Foto: Creative Commons/Ilustrativa

Por Felipe Corona – TVC Amazônia

Em Rondônia, o ano de 2024 trouxe um dado perturbador: as denúncias de violência contra crianças e adolescentes, registradas pelo Ligue 180, cresceram 16,1%. Atrás desse número frio, está a face mais dolorosa de um problema que insiste em se repetir — e que, na maioria das vezes, começa dentro do próprio lar.

De acordo com o boletim epidemiológico do Ministério da Saúde, 70,9% dos casos de violência sexual contra crianças de 0 a 9 anos acontecem dentro de casa. Entre adolescentes de 10 a 19 anos, a porcentagem é de 63,4%. Em mais da metade das ocorrências, os agressores não são estranhos: 68% dos casos envolvendo crianças e 58,4% dos casos envolvendo adolescentes têm como autores familiares ou pessoas próximas.

Em Porto Velho, os números ecoam a gravidade do cenário: entre 2019 e 2023, 659 casos de violência sexual contra menores de 0 a 19 anos foram notificados. As maiores taxas estão concentradas em vítimas de 10 a 14 anos, seguidas por crianças de 6 a 9 anos. A esmagadora maioria são meninas.

E os agressores? O perfil é claro: homens em mais de 81% dos casos envolvendo crianças pequenas e em 86% dos casos envolvendo adolescentes.

O silêncio é o grande cúmplice

Foto: Fundação Fiocruz

Para Kerley Alcântara, juíza da Vara de Proteção à Infância e Adolescência de Porto Velho, os crimes mais frequentes contra crianças e adolescentes são de natureza sexual — e, quase sempre, cometidos por quem deveria proteger.

“São violências que nascem no seio familiar, alimentadas por relações de poder. O agressor se vê como dono da vítima. Controla, silencia, e transforma o lar num cárcere invisível”, indica ela.

A magistrada explica que os principais agressores ocupam posições de confiança ou autoridade sobre a criança, e que a motivação não é mero impulso, mas exercício calculado de dominação.

“Não é sobre desejo, é sobre poder. É sobre se impor sobre alguém que não tem defesa”.

Entre o medo e a denúncia

O aumento nas notificações pode estar ligado, em parte, a uma maior confiança no Ligue 180, que recebeu investimentos e campanhas de divulgação. Mas Kerley ressalta que essa visibilidade não significa, necessariamente, redução da violência.

“O que os números mostram é que as vítimas e testemunhas estão falando mais. Mas isso também revela que a violência nunca deixou de acontecer — e talvez nunca tenha sido tão alta”.

[Entradas do conjunto de dados]
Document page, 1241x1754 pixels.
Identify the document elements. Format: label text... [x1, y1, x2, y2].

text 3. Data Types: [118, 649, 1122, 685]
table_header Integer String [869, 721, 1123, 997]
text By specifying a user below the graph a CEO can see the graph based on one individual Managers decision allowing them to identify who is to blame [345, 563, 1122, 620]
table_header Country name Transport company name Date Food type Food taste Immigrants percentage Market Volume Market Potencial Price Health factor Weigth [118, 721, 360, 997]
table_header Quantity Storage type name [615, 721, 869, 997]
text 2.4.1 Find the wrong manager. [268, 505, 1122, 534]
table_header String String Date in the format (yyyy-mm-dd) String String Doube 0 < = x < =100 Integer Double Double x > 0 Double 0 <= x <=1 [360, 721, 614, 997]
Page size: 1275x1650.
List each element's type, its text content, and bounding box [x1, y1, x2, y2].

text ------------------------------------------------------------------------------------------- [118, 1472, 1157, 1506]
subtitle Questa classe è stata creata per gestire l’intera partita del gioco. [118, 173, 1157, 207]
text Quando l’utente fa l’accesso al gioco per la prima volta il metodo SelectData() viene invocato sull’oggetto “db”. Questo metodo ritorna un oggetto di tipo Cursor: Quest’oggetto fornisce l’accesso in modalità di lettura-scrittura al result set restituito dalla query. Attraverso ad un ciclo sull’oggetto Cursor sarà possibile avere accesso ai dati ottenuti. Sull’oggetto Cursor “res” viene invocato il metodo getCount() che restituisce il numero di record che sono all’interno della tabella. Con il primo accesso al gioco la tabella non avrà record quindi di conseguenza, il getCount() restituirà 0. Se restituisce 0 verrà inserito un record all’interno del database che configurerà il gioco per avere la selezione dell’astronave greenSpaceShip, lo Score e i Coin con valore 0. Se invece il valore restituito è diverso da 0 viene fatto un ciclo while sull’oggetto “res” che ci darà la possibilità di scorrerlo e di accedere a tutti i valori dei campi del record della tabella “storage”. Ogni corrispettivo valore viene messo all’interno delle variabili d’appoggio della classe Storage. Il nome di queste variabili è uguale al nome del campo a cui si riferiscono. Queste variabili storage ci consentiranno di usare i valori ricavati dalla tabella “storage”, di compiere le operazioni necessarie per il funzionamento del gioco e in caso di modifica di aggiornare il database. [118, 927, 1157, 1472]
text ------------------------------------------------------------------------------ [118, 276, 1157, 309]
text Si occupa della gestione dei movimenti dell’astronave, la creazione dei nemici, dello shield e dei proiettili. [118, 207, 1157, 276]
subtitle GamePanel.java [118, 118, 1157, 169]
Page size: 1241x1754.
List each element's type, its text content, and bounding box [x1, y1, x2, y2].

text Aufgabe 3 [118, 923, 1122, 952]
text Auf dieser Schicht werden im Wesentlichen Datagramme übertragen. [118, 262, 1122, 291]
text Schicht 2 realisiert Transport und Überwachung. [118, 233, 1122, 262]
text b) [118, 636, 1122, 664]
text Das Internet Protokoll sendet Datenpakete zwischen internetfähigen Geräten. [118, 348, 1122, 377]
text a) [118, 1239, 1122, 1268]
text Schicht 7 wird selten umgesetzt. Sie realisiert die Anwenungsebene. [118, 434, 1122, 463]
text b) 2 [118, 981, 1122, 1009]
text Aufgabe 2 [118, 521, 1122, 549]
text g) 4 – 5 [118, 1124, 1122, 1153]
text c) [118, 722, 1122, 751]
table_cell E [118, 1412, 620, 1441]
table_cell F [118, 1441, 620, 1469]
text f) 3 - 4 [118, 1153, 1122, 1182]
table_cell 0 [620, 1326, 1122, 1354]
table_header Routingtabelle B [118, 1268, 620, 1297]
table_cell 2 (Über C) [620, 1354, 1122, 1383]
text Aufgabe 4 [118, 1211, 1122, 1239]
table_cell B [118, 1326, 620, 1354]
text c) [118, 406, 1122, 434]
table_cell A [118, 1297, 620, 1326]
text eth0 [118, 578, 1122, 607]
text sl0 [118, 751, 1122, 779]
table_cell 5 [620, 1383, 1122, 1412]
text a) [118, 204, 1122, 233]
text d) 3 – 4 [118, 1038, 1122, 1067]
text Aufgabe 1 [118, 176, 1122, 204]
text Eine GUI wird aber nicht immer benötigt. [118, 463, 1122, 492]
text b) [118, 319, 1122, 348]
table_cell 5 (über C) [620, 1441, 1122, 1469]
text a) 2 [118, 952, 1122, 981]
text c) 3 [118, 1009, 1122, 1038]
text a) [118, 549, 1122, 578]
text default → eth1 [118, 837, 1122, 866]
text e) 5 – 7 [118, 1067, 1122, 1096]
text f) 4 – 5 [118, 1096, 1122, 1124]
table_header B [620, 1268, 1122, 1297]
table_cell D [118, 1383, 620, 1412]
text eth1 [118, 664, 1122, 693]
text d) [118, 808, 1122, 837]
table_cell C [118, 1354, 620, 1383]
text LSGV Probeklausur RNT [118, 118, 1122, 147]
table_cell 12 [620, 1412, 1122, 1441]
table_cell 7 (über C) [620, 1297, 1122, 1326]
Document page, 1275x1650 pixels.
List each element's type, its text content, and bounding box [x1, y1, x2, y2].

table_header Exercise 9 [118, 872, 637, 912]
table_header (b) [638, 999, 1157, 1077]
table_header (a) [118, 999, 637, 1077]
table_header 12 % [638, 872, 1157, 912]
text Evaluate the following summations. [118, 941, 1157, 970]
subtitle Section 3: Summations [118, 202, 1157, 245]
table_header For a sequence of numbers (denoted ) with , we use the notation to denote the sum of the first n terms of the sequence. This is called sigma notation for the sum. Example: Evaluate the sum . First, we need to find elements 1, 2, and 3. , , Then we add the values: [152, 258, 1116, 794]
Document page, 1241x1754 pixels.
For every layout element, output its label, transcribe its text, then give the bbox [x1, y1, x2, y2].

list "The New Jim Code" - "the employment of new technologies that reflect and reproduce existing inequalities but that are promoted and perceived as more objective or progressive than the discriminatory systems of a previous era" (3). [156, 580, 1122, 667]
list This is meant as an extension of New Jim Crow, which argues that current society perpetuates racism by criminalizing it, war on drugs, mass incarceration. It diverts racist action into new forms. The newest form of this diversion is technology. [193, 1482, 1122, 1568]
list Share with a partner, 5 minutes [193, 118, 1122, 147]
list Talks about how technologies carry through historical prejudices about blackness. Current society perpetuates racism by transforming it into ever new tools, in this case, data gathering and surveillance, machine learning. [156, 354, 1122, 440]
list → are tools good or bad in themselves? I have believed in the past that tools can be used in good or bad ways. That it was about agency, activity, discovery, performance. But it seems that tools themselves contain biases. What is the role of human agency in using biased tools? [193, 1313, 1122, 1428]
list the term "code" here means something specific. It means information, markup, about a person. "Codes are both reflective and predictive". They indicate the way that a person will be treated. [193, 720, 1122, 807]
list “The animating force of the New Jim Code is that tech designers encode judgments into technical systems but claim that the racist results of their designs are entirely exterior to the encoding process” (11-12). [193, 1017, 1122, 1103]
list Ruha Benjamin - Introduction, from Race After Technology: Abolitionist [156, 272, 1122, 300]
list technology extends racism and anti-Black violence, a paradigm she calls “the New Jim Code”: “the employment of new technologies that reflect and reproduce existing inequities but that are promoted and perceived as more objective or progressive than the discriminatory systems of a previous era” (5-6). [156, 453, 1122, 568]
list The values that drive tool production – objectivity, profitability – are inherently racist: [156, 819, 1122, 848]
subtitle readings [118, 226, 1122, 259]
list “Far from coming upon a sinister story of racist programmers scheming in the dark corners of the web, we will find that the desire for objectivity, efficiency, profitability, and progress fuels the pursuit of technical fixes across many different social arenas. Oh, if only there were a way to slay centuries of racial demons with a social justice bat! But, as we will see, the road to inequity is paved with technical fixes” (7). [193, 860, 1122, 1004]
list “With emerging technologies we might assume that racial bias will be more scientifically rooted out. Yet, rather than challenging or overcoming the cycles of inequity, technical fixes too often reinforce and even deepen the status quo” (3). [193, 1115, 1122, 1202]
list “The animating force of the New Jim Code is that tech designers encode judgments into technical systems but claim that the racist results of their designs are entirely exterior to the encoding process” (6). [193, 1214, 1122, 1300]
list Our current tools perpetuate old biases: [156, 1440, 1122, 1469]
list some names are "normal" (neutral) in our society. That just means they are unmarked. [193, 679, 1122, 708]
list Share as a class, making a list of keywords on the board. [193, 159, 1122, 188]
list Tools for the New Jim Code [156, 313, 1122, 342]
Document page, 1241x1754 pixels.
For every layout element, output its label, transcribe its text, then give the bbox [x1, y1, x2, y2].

### Exercícios
- A) Reescreva o trecho do texto sobre violência contra crianças em Rondônia entre "Por Felipe Corona" e "do próprio lar.", inclusive, substituindo "denúncias" por "notificações".
- B) Escreva a continuação do texto sobre violência contra crianças em Rondônia a partir do ponto em que ele termina.
Os itens não têm nenhum papel nesta atividade.

### Respostas
- A)
Por Felipe Corona – TVC Amazônia

Em Rondônia, o ano de 2024 trouxe um dado perturbador: as notificações de violência contra crianças e adolescentes, registradas pelo Ligue 180, cresceram 16,1%. Atrás desse número frio, está a face mais dolorosa de um problema que insiste em se repetir — e que, na maioria das vezes, começa dentro do próprio lar.

- B)
Ela lembra que o Tribunal de Justiça de Rondônia (TJRO) não possui estatísticas detalhadas próprias, mas a Vara de Crimes lida hoje com cerca de 2 mil processos em tramitação relacionados a esse tipo de ocorrência.

O acolhimento e a cicatriz

Em muitos casos, crianças e adolescentes são retirados de suas famílias e levados a casas de acolhimento, medida extrema para garantir sua segurança.

“Crimes contra crianças e adolescentes produzem danos devastadores que, mesmo com a punição dos culpados, dificilmente amenizam os efeitos negativos e duradouros para as vítimas”, reforça ela.

A juíza fica pensativa ao lembrar dos casos mais chocantes, como abusos contra recém-nascidos. “Os abusos contra eles [os bebês] sempre impactam fortemente e são considerados os casos mais chocantes”.

Como mudar o curso dessa história

Foto: Ministério Público do RS (MPRS)

Para Kerley Alcântara, enfrentar o problema exige ação em várias frentes: educação sobre direitos, capacitação de profissionais que lidam com crianças, campanhas permanentes de conscientização e fortalecimento da rede de proteção.

“Precisamos ensinar nossas crianças a reconhecer e nomear o abuso, para que o medo não seja mais forte que a palavra. Precisamos que professores, médicos e cuidadores sejam faróis capazes de enxergar no escuro”, comenta ela.

A juíza é realista quanto ao futuro: a tendência, segundo as expectativas do TJRO e coordenadores, é de aumento das ocorrências. A razão, diz, está tanto na maior visibilidade quanto no agravamento de fatores sociais, como pobreza e desestrutura familiar.

“Apesar dos avanços, ainda existem desafios em termos de recursos públicos, capacitação de profissionais e agilidade nos processos de atendimento e proteção às vítimas. Engajar órgãos de informação e imprensa em campanhas amplas e contínuas de conscientização, como o Maio Laranja, para educar a sociedade sobre os diferentes tipos de violência e como identificá-los e denunciá-los”, finaliza a magistrada.